# 2012 Pheasant Release Dates



## Net (Apr 10, 2004)

http://www.dnr.state.oh.us/Home/New...ase-More-Than-15-000-Pheasants-Statewide.aspx

ODNR to Release More Than 15,000 Pheasants Statewide beginning Oct 19.


----------



## Buckeye Ron (Feb 3, 2005)

Wonder why none released at Deercreek in Pickaway county?


----------



## littleking (Jun 25, 2005)

Buckeye Ron said:


> Wonder why none released at Deercreek in Pickaway county?


they havent released at deer creek in well over a decade. Deercreek is a wild population


----------



## TomC (Aug 14, 2007)

Im looking forward to it. I took a wee bit of time off in november. Im off nov 1,2,3,4,8,9,10,11,15,16, and the 29th thru dec 2nd! Ill be at springvalley and ceasers running the beagles again this year. Gona do some deer hunting as well.


----------



## fish*FEAR*me (Mar 8, 2006)

So the season opens on a Friday this year?..The article says they are releasing birds on Friday Nov. 1st. But Friday is the second and that's opening day.


----------



## claytonhaske (Apr 16, 2010)

fish*FEAR*me said:


> So the season opens on a Friday this year?..The article says they are releasing birds on Friday Nov. 1st. But Friday is the second and that's opening day.

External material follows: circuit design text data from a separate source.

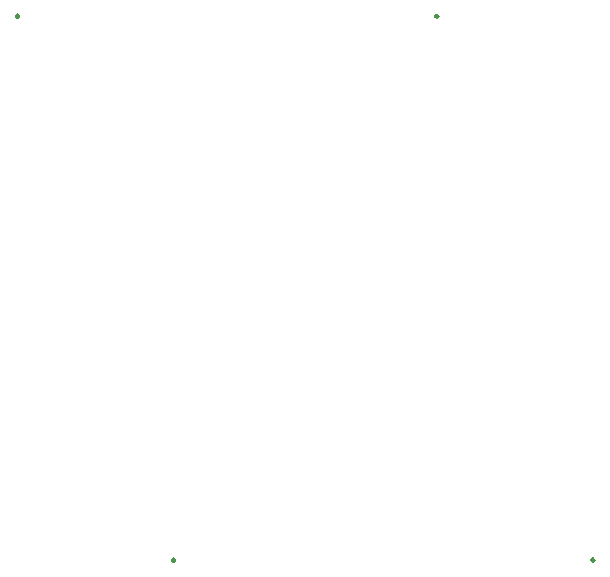
<source format=gbo>
G04 #@! TF.GenerationSoftware,KiCad,Pcbnew,8.0.3-8.0.3-0~ubuntu22.04.1*
G04 #@! TF.CreationDate,2024-07-07T23:08:19+03:00*
G04 #@! TF.ProjectId,riaa-preamp,72696161-2d70-4726-9561-6d702e6b6963,rev?*
G04 #@! TF.SameCoordinates,Original*
G04 #@! TF.FileFunction,Legend,Bot*
G04 #@! TF.FilePolarity,Positive*
%FSLAX46Y46*%
G04 Gerber Fmt 4.6, Leading zero omitted, Abs format (unit mm)*
G04 Created by KiCad (PCBNEW 8.0.3-8.0.3-0~ubuntu22.04.1) date 2024-07-07 23:08:19*
%MOMM*%
%LPD*%
G01*
G04 APERTURE LIST*
G04 Aperture macros list*
%AMRoundRect*
0 Rectangle with rounded corners*
0 $1 Rounding radius*
0 $2 $3 $4 $5 $6 $7 $8 $9 X,Y pos of 4 corners*
0 Add a 4 corners polygon primitive as box body*
4,1,4,$2,$3,$4,$5,$6,$7,$8,$9,$2,$3,0*
0 Add four circle primitives for the rounded corners*
1,1,$1+$1,$2,$3*
1,1,$1+$1,$4,$5*
1,1,$1+$1,$6,$7*
1,1,$1+$1,$8,$9*
0 Add four rect primitives between the rounded corners*
20,1,$1+$1,$2,$3,$4,$5,0*
20,1,$1+$1,$4,$5,$6,$7,0*
20,1,$1+$1,$6,$7,$8,$9,0*
20,1,$1+$1,$8,$9,$2,$3,0*%
G04 Aperture macros list end*
%ADD10C,0.254000*%
%ADD11C,1.981200*%
%ADD12C,2.082800*%
%ADD13C,2.590800*%
%ADD14C,2.794000*%
%ADD15C,0.800000*%
%ADD16C,6.400000*%
%ADD17R,3.500000X3.500000*%
%ADD18RoundRect,0.750000X-0.750000X-1.000000X0.750000X-1.000000X0.750000X1.000000X-0.750000X1.000000X0*%
%ADD19RoundRect,0.875000X-0.875000X-0.875000X0.875000X-0.875000X0.875000X0.875000X-0.875000X0.875000X0*%
%ADD20R,2.000000X2.000000*%
%ADD21C,2.000000*%
%ADD22C,0.900000*%
%ADD23C,8.600000*%
G04 APERTURE END LIST*
D10*
X174047700Y-104809800D02*
G75*
G02*
X173793700Y-104809800I-127000J0D01*
G01*
X173793700Y-104809800D02*
G75*
G02*
X174047700Y-104809800I127000J0D01*
G01*
X187255700Y-150860000D02*
G75*
G02*
X187001700Y-150860000I-127000J0D01*
G01*
X187001700Y-150860000D02*
G75*
G02*
X187255700Y-150860000I127000J0D01*
G01*
X138551200Y-104809800D02*
G75*
G02*
X138297200Y-104809800I-127000J0D01*
G01*
X138297200Y-104809800D02*
G75*
G02*
X138551200Y-104809800I127000J0D01*
G01*
X151759200Y-150860000D02*
G75*
G02*
X151505200Y-150860000I-127000J0D01*
G01*
X151505200Y-150860000D02*
G75*
G02*
X151759200Y-150860000I127000J0D01*
G01*
%LPC*%
D11*
X184271200Y-104809800D03*
X176778200Y-104809800D03*
D12*
X180524700Y-111312200D03*
D13*
X180524700Y-104809800D03*
X180524700Y-114614200D03*
D14*
X175216100Y-112810800D03*
D15*
X186621000Y-128000000D03*
X187323944Y-126302944D03*
X187323944Y-129697056D03*
X189021000Y-125600000D03*
D16*
X189021000Y-128000000D03*
D15*
X189021000Y-130400000D03*
X190718056Y-126302944D03*
X190718056Y-129697056D03*
X191421000Y-128000000D03*
X190100000Y-103500000D03*
X190802944Y-101802944D03*
X190802944Y-105197056D03*
X192500000Y-101100000D03*
D16*
X192500000Y-103500000D03*
D15*
X192500000Y-105900000D03*
X194197056Y-101802944D03*
X194197056Y-105197056D03*
X194900000Y-103500000D03*
D17*
X113950000Y-112760000D03*
D18*
X107950000Y-112760000D03*
D19*
X110950000Y-117460000D03*
D15*
X101100000Y-152500000D03*
X101802944Y-150802944D03*
X101802944Y-154197056D03*
X103500000Y-150100000D03*
D16*
X103500000Y-152500000D03*
D15*
X103500000Y-154900000D03*
X105197056Y-150802944D03*
X105197056Y-154197056D03*
X105900000Y-152500000D03*
D11*
X176778200Y-150860000D03*
X184271200Y-150860000D03*
D12*
X180524700Y-144357600D03*
D13*
X180524700Y-150860000D03*
X180524700Y-141055600D03*
D14*
X185833300Y-142859000D03*
D20*
X119330000Y-109183821D03*
X121330000Y-108511677D03*
D21*
X121330000Y-103511677D03*
X123330000Y-102839533D03*
D15*
X190100000Y-152500000D03*
X190802944Y-150802944D03*
X190802944Y-154197056D03*
X192500000Y-150100000D03*
D16*
X192500000Y-152500000D03*
D15*
X192500000Y-154900000D03*
X194197056Y-150802944D03*
X194197056Y-154197056D03*
X194900000Y-152500000D03*
D11*
X148774700Y-104809800D03*
X141281700Y-104809800D03*
D12*
X145028200Y-111312200D03*
D13*
X145028200Y-104809800D03*
X145028200Y-114614200D03*
D14*
X139719600Y-112810800D03*
D15*
X101100000Y-103500000D03*
X101802944Y-101802944D03*
X101802944Y-105197056D03*
X103500000Y-101100000D03*
D16*
X103500000Y-103500000D03*
D15*
X103500000Y-105900000D03*
X105197056Y-101802944D03*
X105197056Y-105197056D03*
X105900000Y-103500000D03*
D22*
X134742000Y-127953944D03*
X135686581Y-125673525D03*
X135686581Y-130234363D03*
X137967000Y-124728944D03*
D23*
X137967000Y-127953944D03*
D22*
X137967000Y-131178944D03*
X140247419Y-125673525D03*
X140247419Y-130234363D03*
X141192000Y-127953944D03*
D11*
X141281700Y-150860000D03*
X148774700Y-150860000D03*
D12*
X145028200Y-144357600D03*
D13*
X145028200Y-150860000D03*
X145028200Y-141055600D03*
D14*
X150336800Y-142859000D03*
%LPD*%
M02*

</source>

it was a misprint....opening day is november 2nd. which is friday. good luck and stay safe!!!


----------



## littleking (Jun 25, 2005)

fish*FEAR*me said:


> So the season opens on a Friday this year?..The article says they are releasing birds on Friday Nov. 1st. But Friday is the second and that's opening day.


opening day is always on a friday


----------



## fish*FEAR*me (Mar 8, 2006)

Ohhhh.. I thought it always started on a sat. That's why I was confused..thanks


----------